I did manage to do some GPUgrid work during the week. I was also testing a fix to BOINC to do with reuse of slot directories. The official fix will be coming in 7.6, at the moment we are testing the user option settings.

The Raspberry Pi's still haven't officially switched to Debian Jessie yet despite it becoming the stable release a week ago. Hopefully they will get there in a couple of weeks.

File server upgrade
The file server is off in the shop for an upgrade. The shop have already encountered their first problem. As a result they now have it until next weekend. The CPU cooler doesn't have the right mounting bracket for an Intel socket 2011-v3 so they will need to get one in. The case was full of dust despite cleaning it regularly and dust filters. I am taking the opportunity to replace all the case fans. They are still working, its more preventative maintenance seeing as the server runs 24x7.
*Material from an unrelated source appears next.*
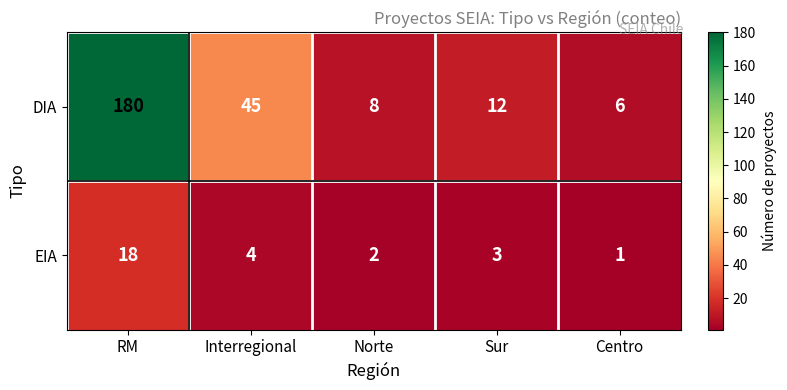

What is the difference between the second highest and minimum values in the DIA series?

39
I still need to find a suitable RAID controller for the file server that can do RAID 6 or better. The motherboard supports RAID 5. Statistically a second drive will fail around the same time as the first one and RAID 5 can only handle losing one drive so they recommend RAID 6 or better these days.

02 May 2015

2nd of May

Farm news
This week had a bit of the usual crunching, some Linux upgrades and a hard disk failure. Oh and finalising the file server upgrade.
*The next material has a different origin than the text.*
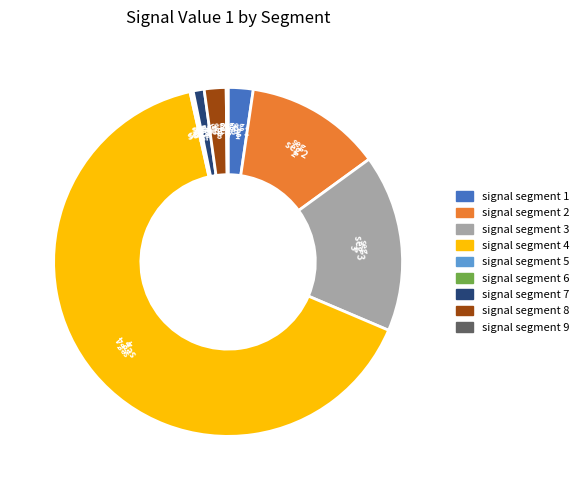

Is it true that signal segment 2 is 1% of the pie?

False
Crunching is continuing for the Climate Prediction ANZ work units which take about 5 days to complete (each). The Intel GPU part of the cluster is running them. I also have been running a few GPUgrid long work units that take about 11 hours on the GTX970 and Asteroids work on the CPU cores.

Debian Jessie was released to the public along with Ubuntu Vivid. I was already running Jessie on the Raspberry Pi's but they haven't officially updated to Jessie yet. I tried upgrading the Parallella's to Vivid by going to Utopic (14.10) and then upgrading it to Vivid (15.04) but that failed. I had to reimage the SD card back to 14.04 and then update to Utopic. I suspect the kernel is too old as it been stuck on 3.12.0 for quite a while.
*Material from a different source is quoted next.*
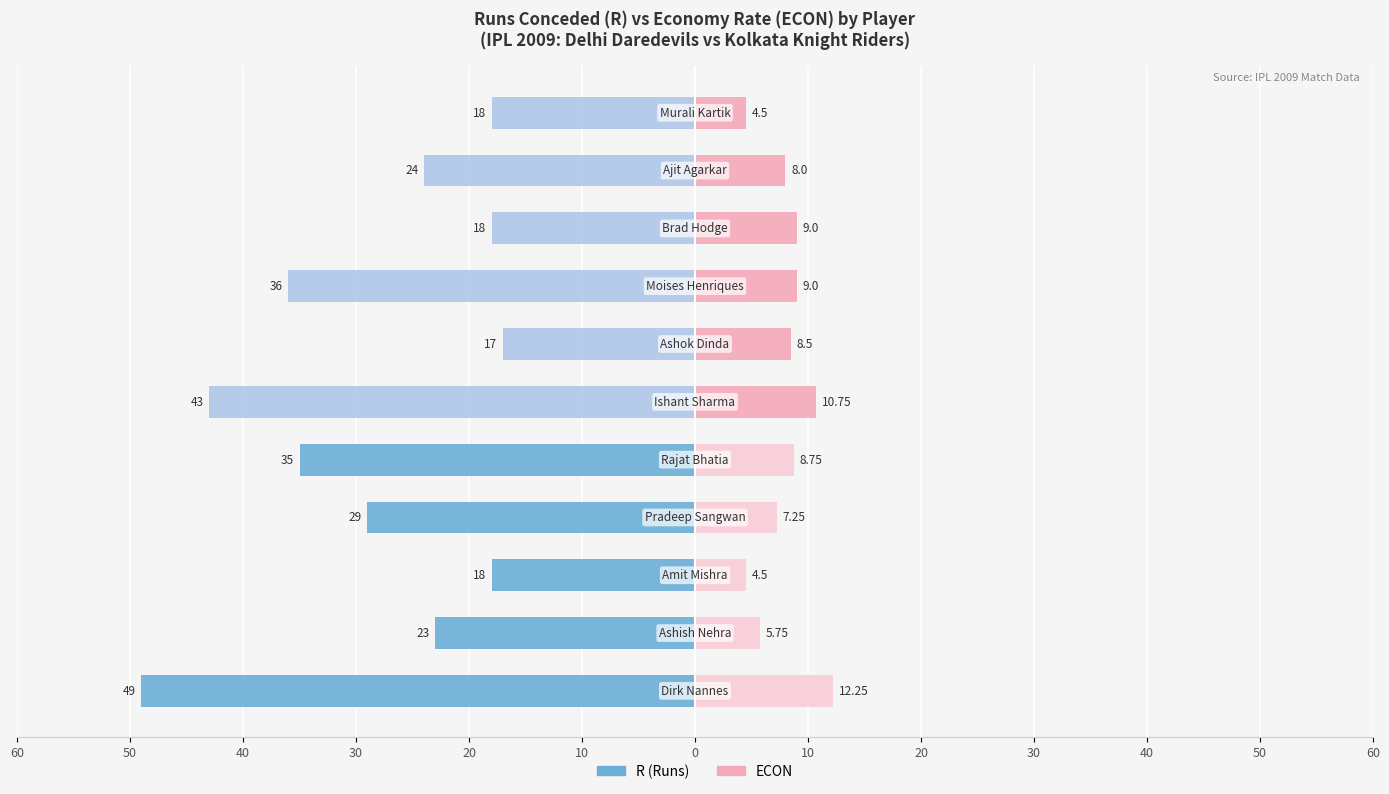

What is the smallest value displayed?

-49.0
The hard disk in one of the GPUgrid crunchers failed after it had been running overnight. Fortunately I have a few spares so its been swapped out with another of the same vintage. I had to reinstalled windows, BOINC and a few other apps. It had a WD Black manufactured in June 2012 and they have a 5 year warranty. The on-line retailer has gone out of business so the only option is to return it to Malaysia. Given the postage cost its not going to happen. I am surprised that WD don't have a Australian distributor or a collection point.

File server upgrade
The other thing this week had me chasing up the computer shop in regards to the file server. I can't get the CPU I was originally after. Intel only shows them being available in trays, which means buying 50 or 100. I settled on the next best CPU a 6 core/12 thread Xeon with an 83 watt power rating. Memory unfortunately has to be ECC and DDR4 so that is costing a bit.

I have also ordered some 4Tb WD Se drives to go into the file server. I can then reduce the number of drives and still have more disk space. They will be in a 3 drive RAID 5 configuration which should give around 8Tb of usable space.